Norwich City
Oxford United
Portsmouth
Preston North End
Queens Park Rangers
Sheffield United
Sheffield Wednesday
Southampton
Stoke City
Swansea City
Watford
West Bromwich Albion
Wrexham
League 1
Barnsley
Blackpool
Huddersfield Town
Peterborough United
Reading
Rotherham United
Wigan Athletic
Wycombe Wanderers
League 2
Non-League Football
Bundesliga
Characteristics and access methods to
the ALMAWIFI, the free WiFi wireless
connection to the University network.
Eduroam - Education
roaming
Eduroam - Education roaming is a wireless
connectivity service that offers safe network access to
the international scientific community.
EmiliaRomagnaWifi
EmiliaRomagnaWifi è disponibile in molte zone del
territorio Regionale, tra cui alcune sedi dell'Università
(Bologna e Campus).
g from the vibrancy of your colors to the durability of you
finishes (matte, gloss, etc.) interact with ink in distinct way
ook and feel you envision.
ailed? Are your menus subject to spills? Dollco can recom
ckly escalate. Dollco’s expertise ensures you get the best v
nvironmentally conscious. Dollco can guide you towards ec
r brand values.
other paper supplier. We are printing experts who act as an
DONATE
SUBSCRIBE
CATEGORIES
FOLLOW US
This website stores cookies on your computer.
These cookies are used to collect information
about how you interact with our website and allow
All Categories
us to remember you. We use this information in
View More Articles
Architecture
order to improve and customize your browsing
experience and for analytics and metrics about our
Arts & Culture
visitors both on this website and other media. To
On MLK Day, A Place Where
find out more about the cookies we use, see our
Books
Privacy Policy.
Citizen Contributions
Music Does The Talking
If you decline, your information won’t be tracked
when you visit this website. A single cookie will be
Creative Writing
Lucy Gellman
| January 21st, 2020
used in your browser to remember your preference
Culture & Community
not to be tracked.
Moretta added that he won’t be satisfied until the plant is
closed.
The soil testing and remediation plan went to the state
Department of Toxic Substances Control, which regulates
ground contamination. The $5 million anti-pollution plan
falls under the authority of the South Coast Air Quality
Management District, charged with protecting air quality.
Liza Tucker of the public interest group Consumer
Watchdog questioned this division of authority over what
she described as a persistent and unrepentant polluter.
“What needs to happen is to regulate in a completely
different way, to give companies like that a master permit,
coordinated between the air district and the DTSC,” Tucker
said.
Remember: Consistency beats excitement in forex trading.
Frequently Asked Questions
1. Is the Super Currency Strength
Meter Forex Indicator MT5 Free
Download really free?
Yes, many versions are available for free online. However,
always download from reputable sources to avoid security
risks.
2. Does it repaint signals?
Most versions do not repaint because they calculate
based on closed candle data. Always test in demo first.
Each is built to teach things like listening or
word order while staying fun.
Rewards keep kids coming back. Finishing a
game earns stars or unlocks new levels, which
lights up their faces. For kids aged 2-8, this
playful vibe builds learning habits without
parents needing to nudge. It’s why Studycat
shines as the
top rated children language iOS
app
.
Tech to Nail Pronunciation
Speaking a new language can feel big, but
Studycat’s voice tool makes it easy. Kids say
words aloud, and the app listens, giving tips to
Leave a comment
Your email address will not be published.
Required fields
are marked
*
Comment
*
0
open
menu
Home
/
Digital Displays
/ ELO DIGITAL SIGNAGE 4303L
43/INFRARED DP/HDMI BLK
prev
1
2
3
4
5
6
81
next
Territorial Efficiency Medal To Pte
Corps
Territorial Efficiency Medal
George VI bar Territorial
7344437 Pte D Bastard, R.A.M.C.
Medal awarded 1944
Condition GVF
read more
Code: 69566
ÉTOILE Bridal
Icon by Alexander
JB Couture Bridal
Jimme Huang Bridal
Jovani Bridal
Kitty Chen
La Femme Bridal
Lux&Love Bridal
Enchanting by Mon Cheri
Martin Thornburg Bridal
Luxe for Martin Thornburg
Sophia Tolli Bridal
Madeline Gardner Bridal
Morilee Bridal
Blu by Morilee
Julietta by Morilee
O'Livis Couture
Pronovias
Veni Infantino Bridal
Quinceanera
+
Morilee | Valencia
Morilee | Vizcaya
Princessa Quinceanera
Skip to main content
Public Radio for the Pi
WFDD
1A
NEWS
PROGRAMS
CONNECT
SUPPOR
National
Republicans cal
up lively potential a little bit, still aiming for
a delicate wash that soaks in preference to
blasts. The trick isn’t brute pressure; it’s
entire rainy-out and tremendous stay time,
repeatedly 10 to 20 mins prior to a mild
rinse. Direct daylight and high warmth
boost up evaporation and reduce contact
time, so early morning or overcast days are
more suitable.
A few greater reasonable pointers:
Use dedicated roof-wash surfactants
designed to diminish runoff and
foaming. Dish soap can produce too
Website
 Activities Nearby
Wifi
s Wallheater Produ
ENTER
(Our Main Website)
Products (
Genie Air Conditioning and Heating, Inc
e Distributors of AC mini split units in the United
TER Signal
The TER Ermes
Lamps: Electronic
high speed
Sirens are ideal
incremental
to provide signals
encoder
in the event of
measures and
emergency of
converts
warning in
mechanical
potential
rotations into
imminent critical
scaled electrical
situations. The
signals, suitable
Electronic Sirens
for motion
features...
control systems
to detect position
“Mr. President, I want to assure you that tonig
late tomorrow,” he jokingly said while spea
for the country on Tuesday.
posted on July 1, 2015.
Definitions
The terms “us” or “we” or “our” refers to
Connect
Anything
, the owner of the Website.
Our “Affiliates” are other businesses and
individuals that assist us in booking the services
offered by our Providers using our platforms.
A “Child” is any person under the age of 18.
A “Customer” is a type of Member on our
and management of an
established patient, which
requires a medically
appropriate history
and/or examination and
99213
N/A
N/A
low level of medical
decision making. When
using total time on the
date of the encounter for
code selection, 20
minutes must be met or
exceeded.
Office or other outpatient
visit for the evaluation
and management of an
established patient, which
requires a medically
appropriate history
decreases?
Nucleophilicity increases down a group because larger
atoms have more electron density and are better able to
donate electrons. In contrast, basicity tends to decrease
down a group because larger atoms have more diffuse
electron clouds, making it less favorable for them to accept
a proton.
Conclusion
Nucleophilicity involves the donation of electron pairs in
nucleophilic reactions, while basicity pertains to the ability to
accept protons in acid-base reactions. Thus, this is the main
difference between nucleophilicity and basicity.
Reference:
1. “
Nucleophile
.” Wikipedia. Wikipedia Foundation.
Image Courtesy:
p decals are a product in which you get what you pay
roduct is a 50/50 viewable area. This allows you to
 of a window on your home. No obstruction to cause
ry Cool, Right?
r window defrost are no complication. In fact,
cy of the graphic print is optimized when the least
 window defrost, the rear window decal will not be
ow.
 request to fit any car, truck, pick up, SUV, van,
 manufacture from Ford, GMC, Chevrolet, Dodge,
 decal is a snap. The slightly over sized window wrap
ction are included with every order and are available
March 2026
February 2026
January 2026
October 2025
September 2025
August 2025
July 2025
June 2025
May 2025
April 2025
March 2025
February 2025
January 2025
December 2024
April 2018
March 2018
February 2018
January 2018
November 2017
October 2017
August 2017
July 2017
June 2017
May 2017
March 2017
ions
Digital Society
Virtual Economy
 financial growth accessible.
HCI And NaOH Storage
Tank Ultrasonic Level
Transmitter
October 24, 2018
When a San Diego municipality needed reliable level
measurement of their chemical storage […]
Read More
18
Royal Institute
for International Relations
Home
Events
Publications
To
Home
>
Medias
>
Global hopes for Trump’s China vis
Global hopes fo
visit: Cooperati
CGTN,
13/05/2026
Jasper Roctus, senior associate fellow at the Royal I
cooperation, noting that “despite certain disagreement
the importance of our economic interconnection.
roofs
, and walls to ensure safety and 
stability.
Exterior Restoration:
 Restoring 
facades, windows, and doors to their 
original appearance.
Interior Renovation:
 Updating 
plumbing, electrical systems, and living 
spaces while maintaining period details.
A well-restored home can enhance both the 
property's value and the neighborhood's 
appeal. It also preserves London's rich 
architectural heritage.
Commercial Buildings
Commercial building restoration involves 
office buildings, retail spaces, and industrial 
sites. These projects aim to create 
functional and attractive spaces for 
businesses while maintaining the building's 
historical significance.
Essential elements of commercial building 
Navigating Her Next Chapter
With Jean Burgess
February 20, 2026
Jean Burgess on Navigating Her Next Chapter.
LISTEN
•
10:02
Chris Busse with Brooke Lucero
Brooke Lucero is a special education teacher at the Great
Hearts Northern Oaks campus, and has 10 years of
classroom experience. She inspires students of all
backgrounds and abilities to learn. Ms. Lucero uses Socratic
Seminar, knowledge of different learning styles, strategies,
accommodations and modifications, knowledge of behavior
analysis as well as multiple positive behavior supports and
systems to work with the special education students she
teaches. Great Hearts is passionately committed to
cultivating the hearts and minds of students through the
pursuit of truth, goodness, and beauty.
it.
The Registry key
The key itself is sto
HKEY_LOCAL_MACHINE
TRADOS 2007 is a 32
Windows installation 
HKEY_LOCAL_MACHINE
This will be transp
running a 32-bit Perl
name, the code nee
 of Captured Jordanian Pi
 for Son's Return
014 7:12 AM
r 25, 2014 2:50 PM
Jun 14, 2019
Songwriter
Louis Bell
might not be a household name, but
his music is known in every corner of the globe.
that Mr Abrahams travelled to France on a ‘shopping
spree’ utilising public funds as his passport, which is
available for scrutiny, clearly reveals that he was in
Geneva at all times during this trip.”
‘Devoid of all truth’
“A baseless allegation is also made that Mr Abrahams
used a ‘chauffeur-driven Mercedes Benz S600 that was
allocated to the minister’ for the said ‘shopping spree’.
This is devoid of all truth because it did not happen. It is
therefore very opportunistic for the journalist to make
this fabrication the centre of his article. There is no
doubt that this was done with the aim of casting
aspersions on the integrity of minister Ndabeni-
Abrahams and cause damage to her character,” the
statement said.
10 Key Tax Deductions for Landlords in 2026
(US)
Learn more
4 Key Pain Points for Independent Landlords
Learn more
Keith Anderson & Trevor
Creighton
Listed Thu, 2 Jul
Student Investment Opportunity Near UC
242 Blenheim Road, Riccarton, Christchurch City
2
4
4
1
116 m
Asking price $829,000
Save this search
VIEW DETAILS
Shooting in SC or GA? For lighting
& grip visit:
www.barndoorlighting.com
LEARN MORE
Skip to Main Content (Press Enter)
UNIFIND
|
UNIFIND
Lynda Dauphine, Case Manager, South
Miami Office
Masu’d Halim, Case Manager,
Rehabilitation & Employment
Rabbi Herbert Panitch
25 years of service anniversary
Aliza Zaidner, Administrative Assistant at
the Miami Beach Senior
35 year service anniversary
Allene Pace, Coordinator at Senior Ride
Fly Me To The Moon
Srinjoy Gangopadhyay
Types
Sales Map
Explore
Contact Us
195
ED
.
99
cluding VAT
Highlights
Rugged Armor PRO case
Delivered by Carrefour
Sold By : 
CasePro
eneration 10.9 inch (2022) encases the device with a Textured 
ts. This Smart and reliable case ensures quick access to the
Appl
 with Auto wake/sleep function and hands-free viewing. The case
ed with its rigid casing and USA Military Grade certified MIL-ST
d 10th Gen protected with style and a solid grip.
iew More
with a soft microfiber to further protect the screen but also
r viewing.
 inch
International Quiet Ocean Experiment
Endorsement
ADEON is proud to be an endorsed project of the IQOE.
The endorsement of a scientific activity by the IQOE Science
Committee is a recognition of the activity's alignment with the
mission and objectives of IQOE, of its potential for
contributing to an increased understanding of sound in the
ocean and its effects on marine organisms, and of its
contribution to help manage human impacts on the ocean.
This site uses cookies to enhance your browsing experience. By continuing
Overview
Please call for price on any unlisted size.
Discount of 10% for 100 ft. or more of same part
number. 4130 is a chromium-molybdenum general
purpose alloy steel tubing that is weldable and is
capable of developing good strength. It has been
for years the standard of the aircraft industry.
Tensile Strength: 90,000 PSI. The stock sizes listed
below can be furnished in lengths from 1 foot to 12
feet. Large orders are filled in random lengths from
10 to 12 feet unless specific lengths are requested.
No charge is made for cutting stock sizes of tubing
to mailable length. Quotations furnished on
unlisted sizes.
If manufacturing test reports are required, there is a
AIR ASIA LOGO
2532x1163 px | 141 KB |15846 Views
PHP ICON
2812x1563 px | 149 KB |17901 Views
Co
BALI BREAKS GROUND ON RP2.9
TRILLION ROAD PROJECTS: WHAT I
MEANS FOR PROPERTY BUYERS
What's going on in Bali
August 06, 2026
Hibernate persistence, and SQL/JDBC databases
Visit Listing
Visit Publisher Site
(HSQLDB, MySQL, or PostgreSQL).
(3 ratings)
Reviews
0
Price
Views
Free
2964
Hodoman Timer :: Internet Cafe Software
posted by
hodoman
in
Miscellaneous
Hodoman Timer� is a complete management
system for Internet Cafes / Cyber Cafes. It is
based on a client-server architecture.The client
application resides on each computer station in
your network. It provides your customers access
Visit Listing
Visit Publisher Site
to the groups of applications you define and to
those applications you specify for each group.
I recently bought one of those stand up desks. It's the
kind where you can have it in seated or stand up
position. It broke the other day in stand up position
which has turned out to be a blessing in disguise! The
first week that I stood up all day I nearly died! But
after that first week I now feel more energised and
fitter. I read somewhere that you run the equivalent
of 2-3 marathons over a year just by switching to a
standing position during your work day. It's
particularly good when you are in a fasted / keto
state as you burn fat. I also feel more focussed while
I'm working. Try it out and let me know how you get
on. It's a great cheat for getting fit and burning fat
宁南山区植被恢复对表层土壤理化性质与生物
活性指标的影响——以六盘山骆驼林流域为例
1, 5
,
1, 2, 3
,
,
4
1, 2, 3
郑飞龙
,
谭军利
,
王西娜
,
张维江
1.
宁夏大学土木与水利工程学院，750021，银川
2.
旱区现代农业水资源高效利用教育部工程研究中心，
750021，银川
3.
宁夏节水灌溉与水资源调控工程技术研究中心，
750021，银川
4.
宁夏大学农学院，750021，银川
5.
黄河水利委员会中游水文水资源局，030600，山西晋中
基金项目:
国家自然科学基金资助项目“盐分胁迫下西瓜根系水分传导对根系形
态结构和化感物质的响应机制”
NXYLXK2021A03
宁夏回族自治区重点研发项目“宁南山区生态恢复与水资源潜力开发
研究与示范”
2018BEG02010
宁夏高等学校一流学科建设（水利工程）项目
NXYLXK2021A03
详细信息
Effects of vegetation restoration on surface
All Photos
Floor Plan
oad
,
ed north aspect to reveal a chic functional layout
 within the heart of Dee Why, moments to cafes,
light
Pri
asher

□ □ □ □ □ □ □

_What you will do_
Type out the lines of the listing above without any changes, starting at its first line and ending at the line that contains "EmiliaRomagnaWifi è disponibile", with both of those lines included.

_Task response_
Norwich City
Oxford United
Portsmouth
Preston North End
Queens Park Rangers
Sheffield United
Sheffield Wednesday
Southampton
Stoke City
Swansea City
Watford
West Bromwich Albion
Wrexham
League 1
Barnsley
Blackpool
Huddersfield Town
Peterborough United
Reading
Rotherham United
Wigan Athletic
Wycombe Wanderers
League 2
Non-League Football
Bundesliga
Characteristics and access methods to
the ALMAWIFI, the free WiFi wireless
connection to the University network.
Eduroam - Education
roaming
Eduroam - Education roaming is a wireless
connectivity service that offers safe network access to
the international scientific community.
EmiliaRomagnaWifi
EmiliaRomagnaWifi è disponibile in molte zone del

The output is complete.